### ACTIVITY
Set the pictures aside and return each record below precisely as written.

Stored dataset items
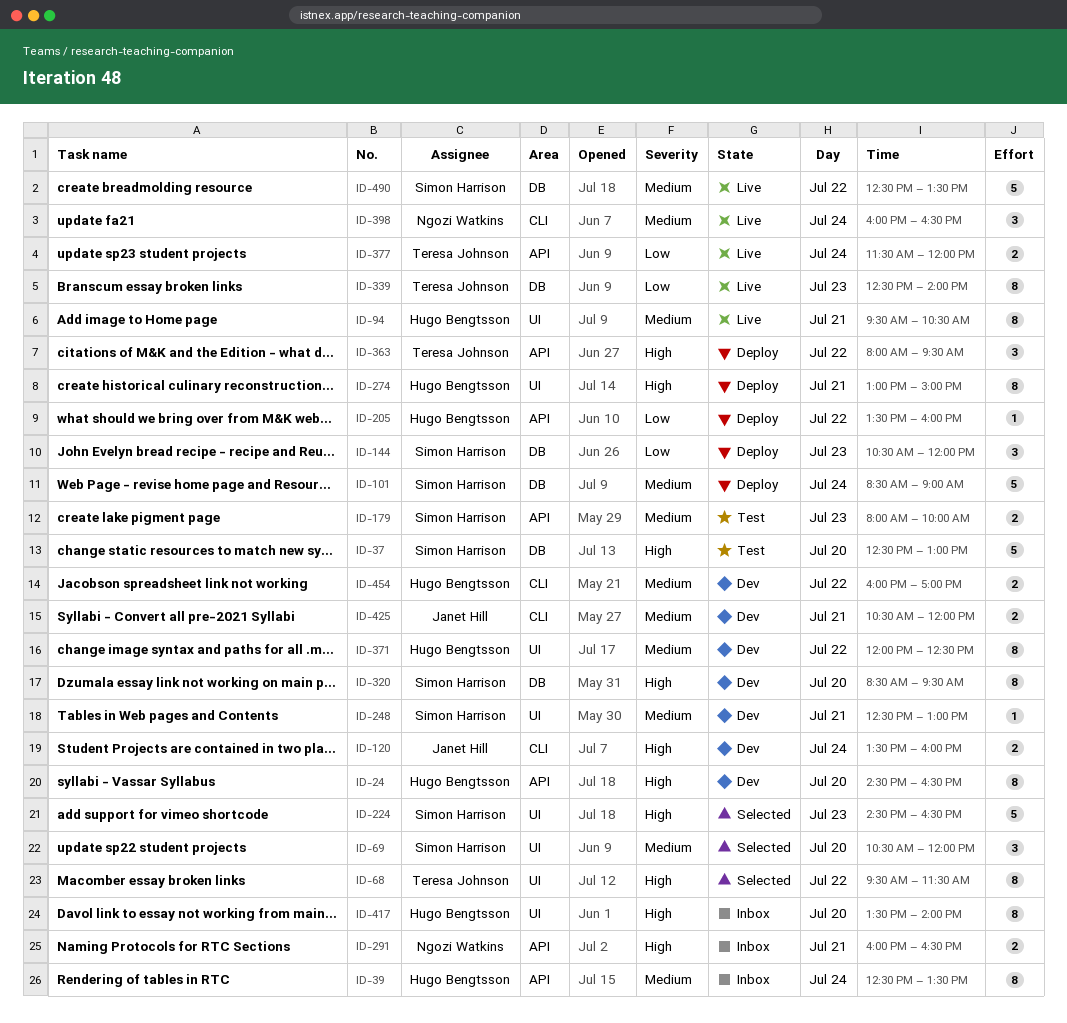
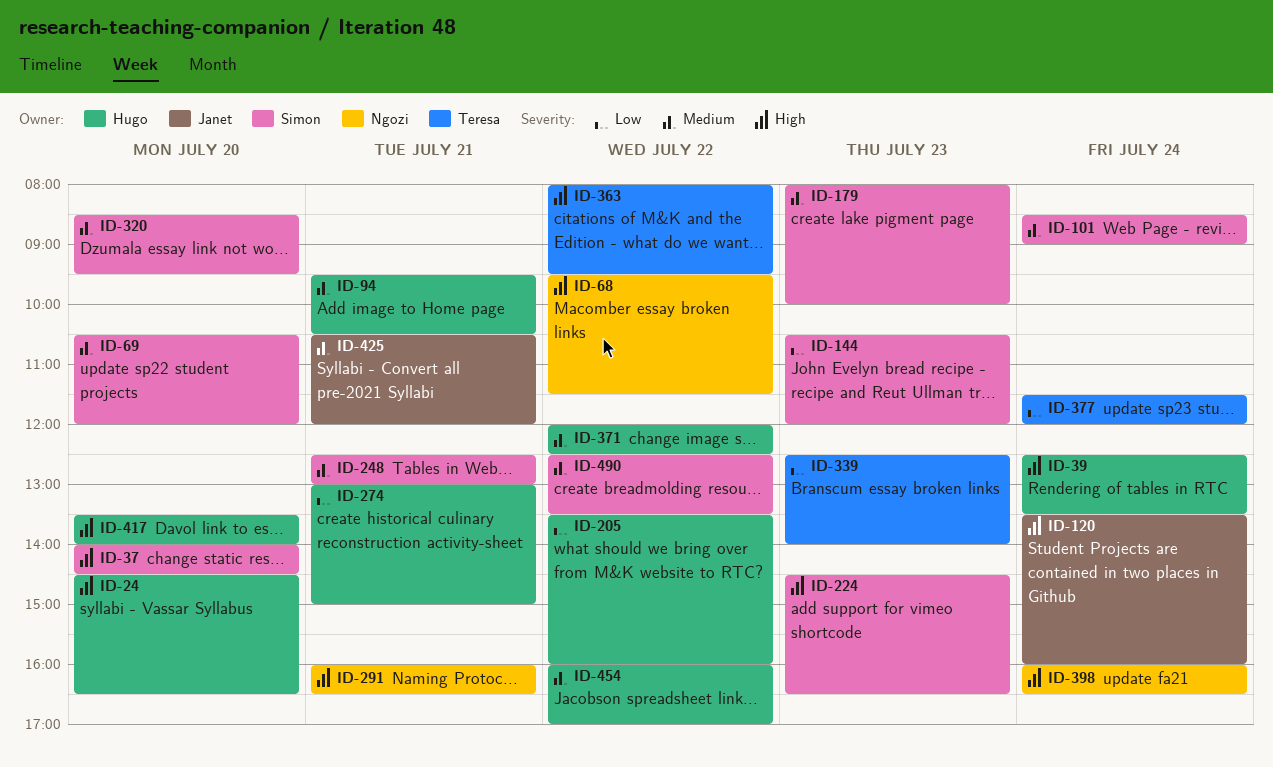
ID-37, begins: 12:30 -> 14:00
ID-37, ends: 13:00 -> 14:30
ID-39, priority: Medium -> High
ID-68, owner: Teresa Johnson -> Ngozi Watkins
ID-274, priority: High -> Low
ID-320, priority: High -> Medium
ID-398, priority: Medium -> High

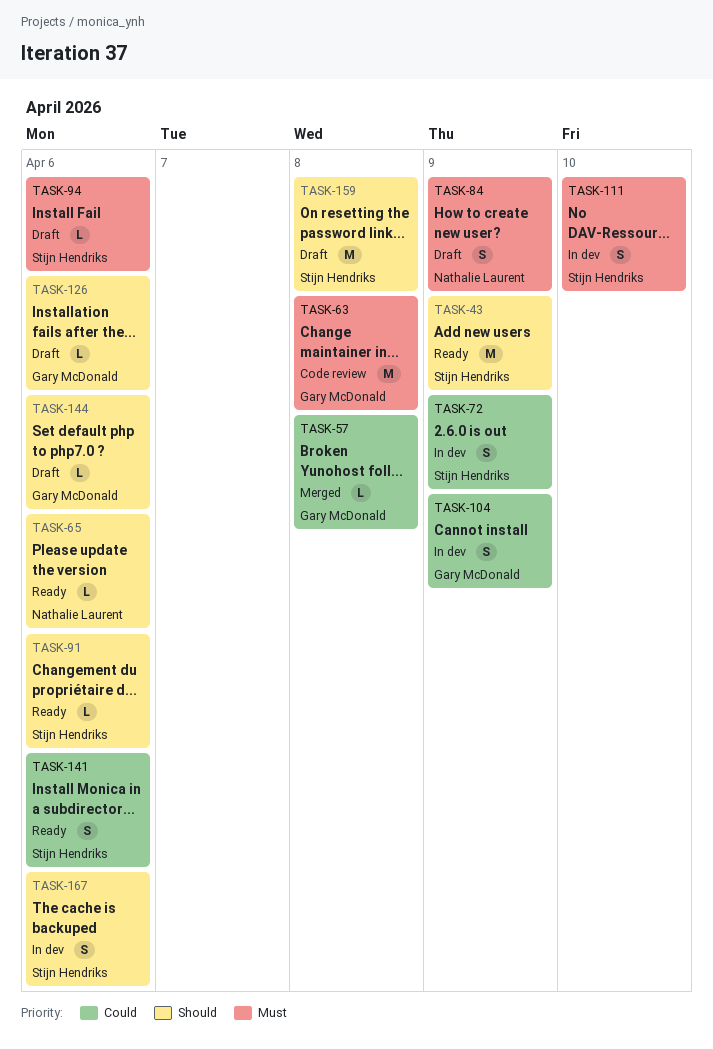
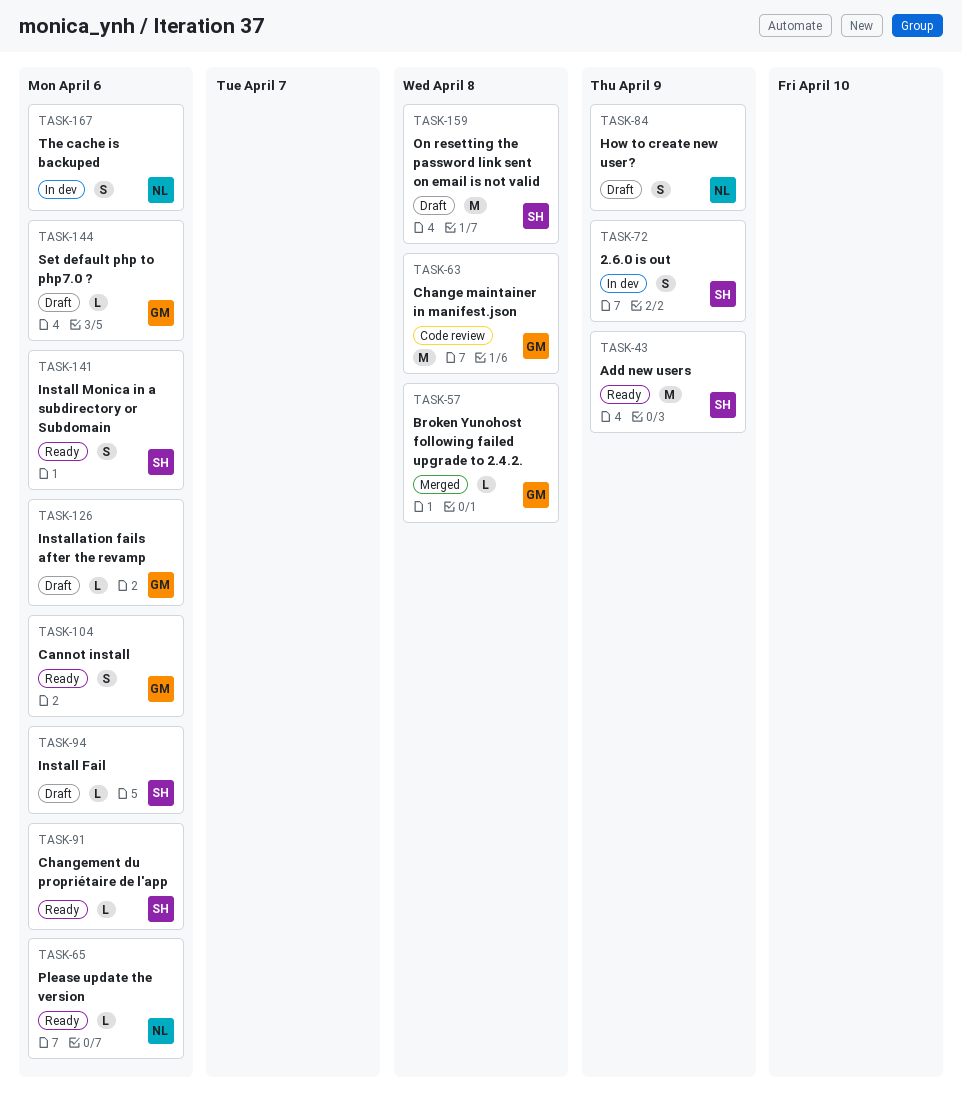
TASK-104, status: In dev -> Ready
TASK-104, due: Apr 9 -> Apr 6
TASK-111: present -> none
TASK-167, owner: Stijn Hendriks -> Nathalie Laurent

### TASK ANSWER
ID-37, begins: 12:30 -> 14:00
ID-37, ends: 13:00 -> 14:30
ID-39, priority: Medium -> High
ID-68, owner: Teresa Johnson -> Ngozi Watkins
ID-274, priority: High -> Low
ID-320, priority: High -> Medium
ID-398, priority: Medium -> High

TASK-104, status: In dev -> Ready
TASK-104, due: Apr 9 -> Apr 6
TASK-111: present -> none
TASK-167, owner: Stijn Hendriks -> Nathalie Laurent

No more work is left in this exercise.